- _Your instructions_:
Starting with the first line of the material, reproduce exactly each line up to and including the one that contains "the trained model.", leaving out every picture.

- _Records supplied_:

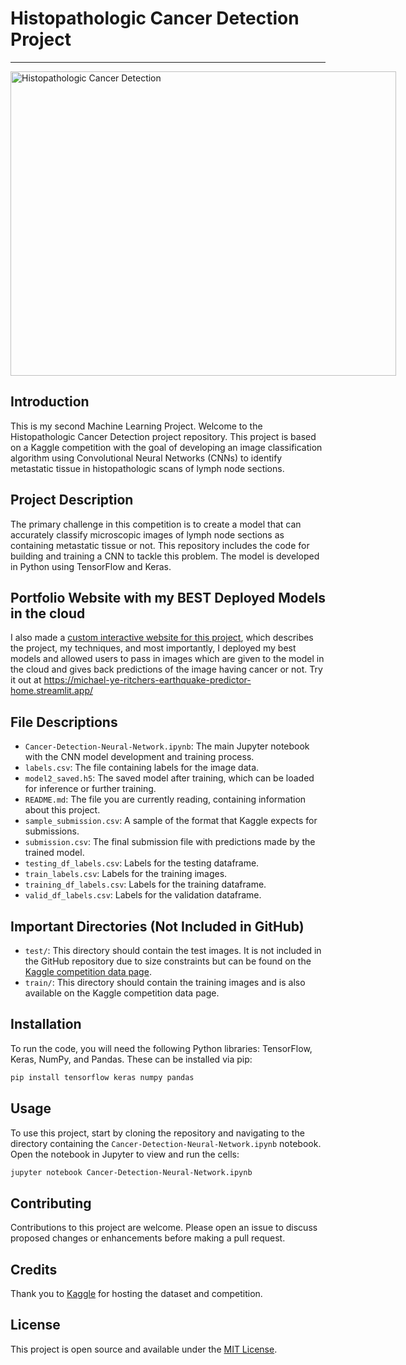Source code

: # Histopathologic Cancer Detection Project

---

<img src="https://miro.medium.com/v2/resize:fit:820/1*8hKi49y9Nw6Xsi6b2M-z6g.png" style="max-width: 1242px; width: 617px; height: 487px; margin: 0px;" alt="Histopathologic Cancer Detection">

## Introduction
This is my second Machine Learning Project. Welcome to the Histopathologic Cancer Detection project repository.  This project is based on a Kaggle competition with the goal of developing an image classification algorithm using Convolutional Neural Networks (CNNs) to identify metastatic tissue in histopathologic scans of lymph node sections.

## Project Description
The primary challenge in this competition is to create a model that can accurately classify microscopic images of lymph node sections as containing metastatic tissue or not. This repository includes the code for building and training a CNN to tackle this problem. The model is developed in Python using TensorFlow and Keras.


## Portfolio Website with my BEST Deployed Models in the cloud
I also made a [custom interactive website for this project](https://michael-ye-ritchers-earthquake-predictor-home.streamlit.app/), which describes the project, my techniques, and most importantly, I deployed my best models and allowed users to pass in images which are given to the model in the cloud and gives back predictions of the image having cancer or not. Try it out at https://michael-ye-ritchers-earthquake-predictor-home.streamlit.app/


## File Descriptions
- `Cancer-Detection-Neural-Network.ipynb`: The main Jupyter notebook with the CNN model development and training process.
- `labels.csv`: The file containing labels for the image data.
- `model2_saved.h5`: The saved model after training, which can be loaded for inference or further training.
- `README.md`: The file you are currently reading, containing information about this project.
- `sample_submission.csv`: A sample of the format that Kaggle expects for submissions.
- `submission.csv`: The final submission file with predictions made by the trained model.
- `testing_df_labels.csv`: Labels for the testing dataframe.
- `train_labels.csv`: Labels for the training images.
- `training_df_labels.csv`: Labels for the training dataframe.
- `valid_df_labels.csv`: Labels for the validation dataframe.

## Important Directories (Not Included in GitHub)
- `test/`: This directory should contain the test images. It is not included in the GitHub repository due to size constraints but can be found on the [Kaggle competition data page](https://www.kaggle.com/competitions/histopathologic-cancer-detection/data).
- `train/`: This directory should contain the training images and is also available on the Kaggle competition data page.

## Installation
To run the code, you will need the following Python libraries: TensorFlow, Keras, NumPy, and Pandas. These can be installed via pip:

```bash
pip install tensorflow keras numpy pandas
```

## Usage
To use this project, start by cloning the repository and navigating to the directory containing the `Cancer-Detection-Neural-Network.ipynb` notebook. Open the notebook in Jupyter to view and run the cells:

```bash
jupyter notebook Cancer-Detection-Neural-Network.ipynb
```

## Contributing
Contributions to this project are welcome. Please open an issue to discuss proposed changes or enhancements before making a pull request.

## Credits
Thank you to [Kaggle](https://www.kaggle.com/) for hosting the dataset and competition.

## License
This project is open source and available under the [MIT License](LICENSE.md).

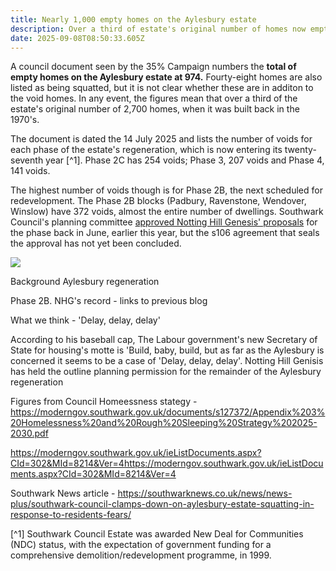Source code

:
```yaml
---
title: Nearly 1,000 empty homes on the Aylesbury estate
description: Over a third of estate's original number of homes now empty
date: 2025-09-08T08:50:33.605Z
---
```

A council document seen by the 35% Campaign numbers the **total of empty homes on the Aylesbury estate at 974.**  Fourty-eight homes are also listed as being squatted, but it is not clear whether these are in additon to the void homes.  In any event, the figures mean that over a third of the estate's original number of 2,700 homes, when it was built back in the 1970's.

The document is dated the 14 July 2025 and lists the number of voids for each phase of the estate's regeneration, which is now entering its twenty-seventh year [^1].  Phase 2C has 254 voids; Phase 3, 207 voids and Phase 4, 141 voids.

The highest number of voids though is for Phase 2B, the next scheduled for redevelopment.  The Phase 2B blocks (Padbury, Ravenstone, Wendover, Winslow) have 372 voids, almost the entire number of dwellings.  Southwark Council's planning committee [approved Notting Hill Genesis' proposals](https://www.35percent.org/posts/aylesbury-phase-2b-approved-by-planning-committee-for-the-second-time/) for the phase back in June, earlier this year, but the s106 agreement that seals the approval has not yet been concluded.  



![](img/img-20250811-wa0003-002-_phase_2b.jpg)

Background Aylesbury regeneration

Phase 2B.  NHG's record - links to previous blog

What we think - 'Delay, delay, delay'

According to his baseball cap, The Labour government's new Secretary of State for housing's motte is 'Build, baby, build, but as far as the Aylesbury is concerned it seems to be a case  of 'Delay, delay, delay'.  Notting Hill Genisis has held the outline planning permission for the remainder of the Aylesbury regeneration 



Figures from Council Homeessness stategy - <https://moderngov.southwark.gov.uk/documents/s127372/Appendix%203%20Homelessness%20and%20Rough%20Sleeping%20Strategy%202025-2030.pdf>

https://moderngov.southwark.gov.uk/ieListDocuments.aspx?CId=302&MId=8214&Ver=4<https://moderngov.southwark.gov.uk/ieListDocuments.aspx?CId=302&MId=8214&Ver=4>

Southwark News article - <https://southwarknews.co.uk/news/news-plus/southwark-council-clamps-down-on-aylesbury-estate-squatting-in-response-to-residents-fears/>

[^1] Southwark Council  Estate was awarded New Deal for Communities (NDC) status, with the expectation of government funding for a comprehensive demolition/redevelopment programme, in 1999.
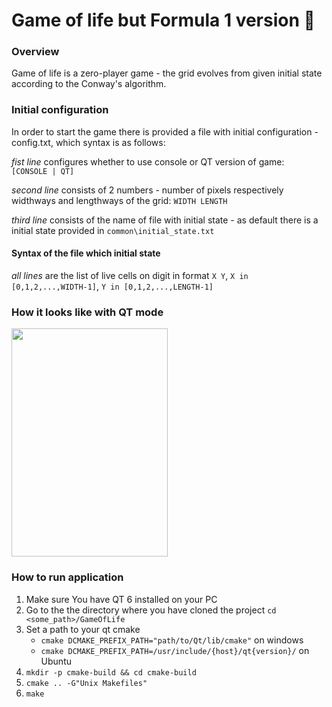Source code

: # Game of life but Formula 1 version :checkered_flag: #

### Overview ###
Game of life is a zero-player game - the grid evolves from given initial state according to the Conway's algorithm.

### Initial configuration ###
In order to start the game there is provided a file with initial 
configuration - config.txt, which syntax is as follows:

*fist line* configures whether to use console or QT version of game:
   ` [CONSOLE | QT]`
   
*second line* consists of 2 numbers - number of pixels respectively widthways and lengthways of the grid:
`WIDTH LENGTH`


*third line* consists of the name of file with initial state - as default there is a initial state provided in `common\initial_state.txt`


#### Syntax of the file which initial state ####
*all lines* are the list of live cells on digit in format `X Y`, 
`X in [0,1,2,...,WIDTH-1]`, `Y in [0,1,2,...,LENGTH-1]`

### How it looks like with QT mode ###
<img src="https://github.com/PaulinaGacek/AGH-Racing-Task3/blob/master/Helmets/game_visualisation.gif" width="250" height="365">

### How to run application ###
1. Make sure You have QT 6 installed on your PC
2. Go to the the directory where you have cloned the project `cd <some_path>/GameOfLife`
3. Set a path to your qt cmake
   - `cmake DCMAKE_PREFIX_PATH="path/to/Qt/lib/cmake"` on windows
   - `cmake DCMAKE_PREFIX_PATH=/usr/include/{host}/qt{version}/` on Ubuntu
4. `mkdir -p cmake-build && cd cmake-build`
5. `cmake .. -G"Unix Makefiles"`
6. `make`
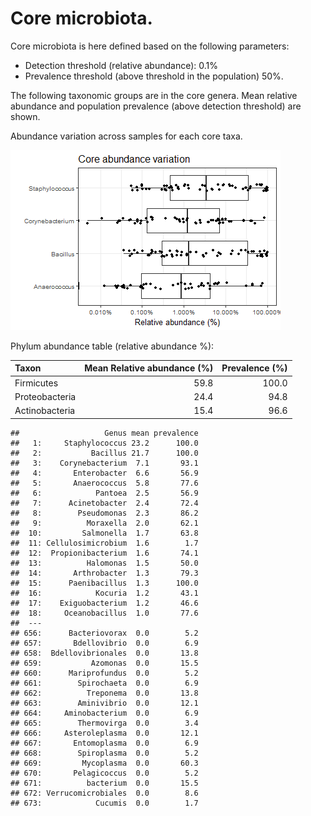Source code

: 




# Core microbiota.

Core microbiota is here defined based on the following parameters:

  * Detection threshold (relative abundance): 0.1%
  * Prevalence threshold (above threshold in the population) 50%.

The following taxonomic groups are in the core genera. Mean relative abundance and population prevalence (above detection threshold) are shown.




Abundance variation across samples for each core taxa.

![plot of chunk core_rank_abundance](figure/core_rank_abundance-1.png)


Phylum abundance table (relative abundance %):


|Taxon          | Mean Relative abundance (%)| Prevalence (%)|
|:--------------|---------------------------:|--------------:|
|Firmicutes     |                        59.8|          100.0|
|Proteobacteria |                        24.4|           94.8|
|Actinobacteria |                        15.4|           96.6|


```
##                   Genus mean prevalence
##   1:     Staphylococcus 23.2      100.0
##   2:           Bacillus 21.7      100.0
##   3:    Corynebacterium  7.1       93.1
##   4:       Enterobacter  6.6       56.9
##   5:       Anaerococcus  5.8       77.6
##   6:            Pantoea  2.5       56.9
##   7:      Acinetobacter  2.4       72.4
##   8:        Pseudomonas  2.3       86.2
##   9:          Moraxella  2.0       62.1
##  10:         Salmonella  1.7       63.8
##  11: Cellulosimicrobium  1.6        1.7
##  12:  Propionibacterium  1.6       74.1
##  13:          Halomonas  1.5       50.0
##  14:       Arthrobacter  1.3       79.3
##  15:      Paenibacillus  1.3      100.0
##  16:            Kocuria  1.2       43.1
##  17:    Exiguobacterium  1.2       46.6
##  18:     Oceanobacillus  1.0       77.6
##  ---                                   
## 656:      Bacteriovorax  0.0        5.2
## 657:       Bdellovibrio  0.0        6.9
## 658:  Bdellovibrionales  0.0       13.8
## 659:           Azomonas  0.0       15.5
## 660:      Mariprofundus  0.0        5.2
## 661:        Spirochaeta  0.0        6.9
## 662:          Treponema  0.0       13.8
## 663:        Aminivibrio  0.0       12.1
## 664:     Aminobacterium  0.0        6.9
## 665:        Thermovirga  0.0        3.4
## 666:     Asteroleplasma  0.0       12.1
## 667:       Entomoplasma  0.0        6.9
## 668:        Spiroplasma  0.0        5.2
## 669:         Mycoplasma  0.0       60.3
## 670:       Pelagicoccus  0.0        5.2
## 671:          bacterium  0.0       15.5
## 672: Verrucomicrobiales  0.0        8.6
## 673:            Cucumis  0.0        1.7
```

- _Output of the exercise_:
Source code

: # Histopathologic Cancer Detection Project

---

<img src="https://miro.medium.com/v2/resize:fit:820/1*8hKi49y9Nw6Xsi6b2M-z6g.png" style="max-width: 1242px; width: 617px; height: 487px; margin: 0px;" alt="Histopathologic Cancer Detection">

## Introduction
This is my second Machine Learning Project. Welcome to the Histopathologic Cancer Detection project repository.  This project is based on a Kaggle competition with the goal of developing an image classification algorithm using Convolutional Neural Networks (CNNs) to identify metastatic tissue in histopathologic scans of lymph node sections.

## Project Description
The primary challenge in this competition is to create a model that can accurately classify microscopic images of lymph node sections as containing metastatic tissue or not. This repository includes the code for building and training a CNN to tackle this problem. The model is developed in Python using TensorFlow and Keras.


## Portfolio Website with my BEST Deployed Models in the cloud
I also made a [custom interactive website for this project](https://michael-ye-ritchers-earthquake-predictor-home.streamlit.app/), which describes the project, my techniques, and most importantly, I deployed my best models and allowed users to pass in images which are given to the model in the cloud and gives back predictions of the image having cancer or not. Try it out at https://michael-ye-ritchers-earthquake-predictor-home.streamlit.app/


## File Descriptions
- `Cancer-Detection-Neural-Network.ipynb`: The main Jupyter notebook with the CNN model development and training process.
- `labels.csv`: The file containing labels for the image data.
- `model2_saved.h5`: The saved model after training, which can be loaded for inference or further training.
- `README.md`: The file you are currently reading, containing information about this project.
- `sample_submission.csv`: A sample of the format that Kaggle expects for submissions.
- `submission.csv`: The final submission file with predictions made by the trained model.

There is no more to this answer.